Indonesian payment platform OVO, for example, has said that e-commerce traffic through the platform has more doubled and the number of new users has jumped nearly fourfold since the start of the pandemic in March.

"We're aware of a shift of businesses to using digital technology to survive through the impact of Covid-19," said Mr Alfonso Garcia Mora, IFC's regional vice-president for Asia and the Pacific.

To be sure, technological fixes aren't the only answer.

When its occupancy rate was "in the teens" at the onset of the pandemic, Singapore-based hotel management company Reddoorz laid off more than a tenth of its workers.

It axed minimum revenue guarantees and shifted the owners of the 1,800 two-star and three-star hotels that it manages across Singapore, Indonesia, Vietnam and the Philippines onto a revenue sharing arrangement.

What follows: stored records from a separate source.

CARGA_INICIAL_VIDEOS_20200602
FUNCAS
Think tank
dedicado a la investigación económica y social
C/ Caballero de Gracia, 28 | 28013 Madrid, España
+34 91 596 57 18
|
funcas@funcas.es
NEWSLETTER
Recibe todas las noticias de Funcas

Still, software that the company developed in 2018 played a big role in its turnaround. Dubbed RedFox, the software monitors inventory and brings room rates in line with rivals. For the first time since it opened in 2015, the company expects a profit by March, chief financial officer Mr Jupe Tsui said.

"We finally believe the worst is over," Mr Tsui said

At Manilla-based Growsari, a logistics and payment app for sari-sari kiosk owners, the pandemic forced nearly all of its 20,000 users to place orders online compared with the 60 per cent or so that preferred to place their orders in person before the pandemic.

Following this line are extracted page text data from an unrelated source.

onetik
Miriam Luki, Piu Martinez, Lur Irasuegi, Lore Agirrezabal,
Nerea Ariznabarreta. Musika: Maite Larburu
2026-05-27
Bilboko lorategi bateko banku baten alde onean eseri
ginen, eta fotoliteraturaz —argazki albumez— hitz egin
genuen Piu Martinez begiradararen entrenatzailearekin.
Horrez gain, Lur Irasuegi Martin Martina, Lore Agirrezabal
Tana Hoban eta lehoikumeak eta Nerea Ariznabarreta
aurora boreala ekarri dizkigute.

Growsari's chief executive, Mr Reymund "ER" Rollan, said the company aims to beef up margins among the country's 1.1 million sari-saris, which can earn less than 3000 pesos (S$84) profit a month, by aggregating their orders for washing powder and sachets of instant coffee to consumer goods giants and offering free delivery.

The start-up cuts out regular trips to the wholesaler while adding new sources of revenue like taking cash for bill payments and topping up mobile credit.

"What pains the owners the most, we try to take away," Mr Rollan said.

Still, conditions will be tough for now. Some 60 per cent of Indonesia's SMEs may close in six months, according to a UN report released Tuesday (Sept 29). More than 80 per cent of the small businesses surveyed said revenue will halve this year.

Getting more businesses online may help.

If businesses in the developing world went online at the same rate as their peers in richer countries, it would add US$2.2 trillion (S$3 trillion) in GDP and 140 million jobs, the IFC said.

But Mr Syahnan Phalipi, chairman of the Association of Micro and Small Enterprises of Indonesia, said for many businesses tech is out of reach.

Government grants for better mobile phones that can accommodate e-commerce apps or offset the cost of data plans would be a big help.

"The owners or their kids are already familiar with social media or Tokopedia but maybe their phones are basic and the connection is bad," Mr Syahnan said.

Even so, policy makers need to move fast to cope with a surge in insolvencies. Bankruptcy proceedings can take up to four years in the region, said Mr Garcia Mora.

Innovations such as out- of- court tribunals can help repay lenders and investors faster, while staunching a potential deeper financial crisis.

Said Mr Garcia Mora: "We have to think of a way forward."